Floyd Joseph Calvin (1902-1939)

Radio Microphone and Radio in Background

Floyd Calvin was a journalist who also launched a newswire service and hosted the first black radio show during the Harlem Renaissance.

Calvin was born in 1902 to a school teacher and a farmer in Washington, Arkansas.  He graduated from Shover State Teacher Training College in Hope, Arkansas in 1920 and attended the City College of New York for another year after migrating to Harlem.

In 1922, after college, Calvin began working briefly as an associate editor of the Messenger, the political and literary magazine which many historians claim was at the heart of the Harlem Renaissance. There he worked with A. Philip Randolph and Chandler Owen, the founders of the magazine. In 1924 Calvin began working at the Pittsburgh Courier, which at the time was one of the two most widely circulated black newspapers in the country (the Chicago Defender was the other).  There, he was a writer and special features editor from 1924 to 1935 working in the New York office of the Courier.

In 1927, Calvin hosted a periodic radio talk show sponsored by the Courier.  It was broadcast on radio station WGBS, and it covered African-American-focused topics.  The show, the Courier Hour, was the first radio program ever sponsored by a black newspaper and the first radio talk program targeting an African American audience.
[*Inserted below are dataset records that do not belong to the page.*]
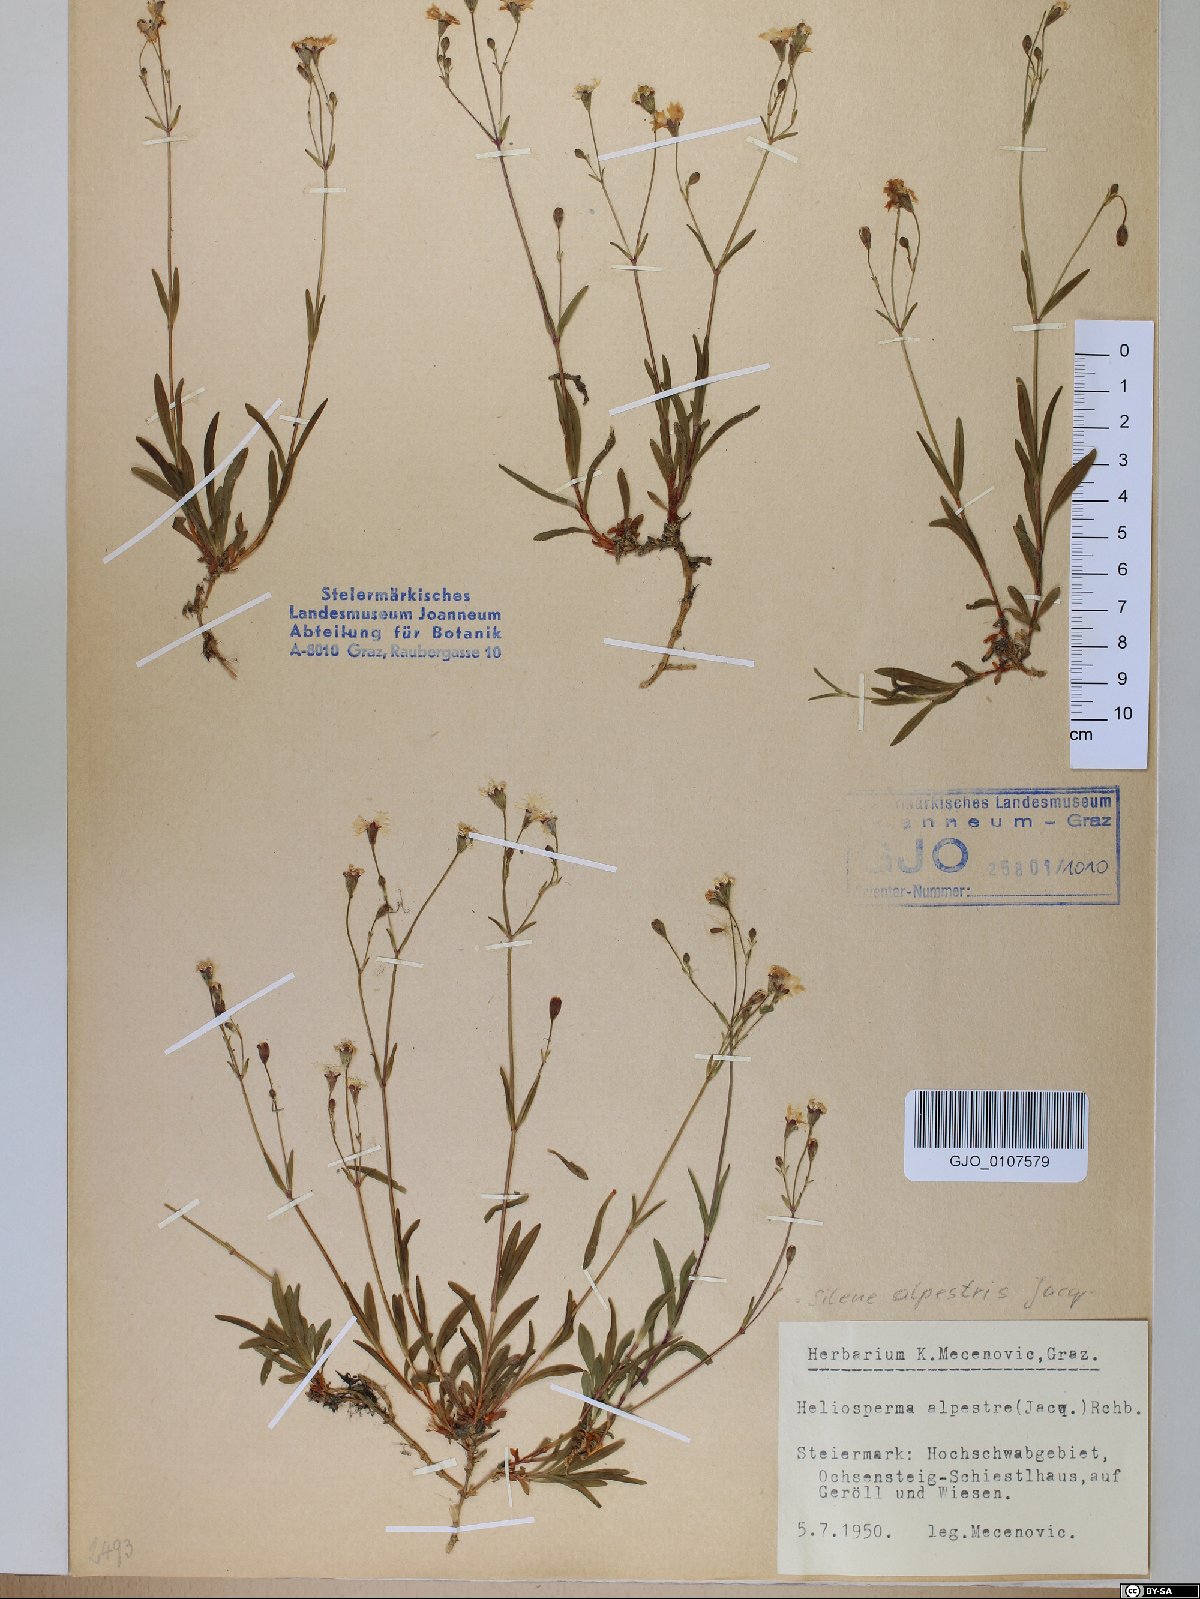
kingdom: Plantae
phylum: Tracheophyta
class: Magnoliopsida
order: Caryophyllales
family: Caryophyllaceae
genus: Heliosperma
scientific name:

Calvin quickly understood the power of radio to reach a wider audience than newspapers with messages about African American achievement.  The show included discussion of relevant topics and featured musical guests.  The first black effort at an on-going radio show, the Courier Hour, was short lived.  Within months WGBS dropped the program.  Calvin however was picked up by WCGU in New York City, and the new program became the Floyd J. Calvin Program.  That program lasted only a year.  By the end of that year, other African-American-focused programs entered the air waves in the New York City market.

Calvin also created Calvin’s News Service.  In addition to news articles, the service provided feature articles, opinions, and recipes.  The column, Calvin’s Digest, was one of the columns widely distributed by the service.  With broad popularity, the service was successfully used by over 150 weekly papers at the time of his death.  Floyd Calvin died in New York City in 1939.  He was 37.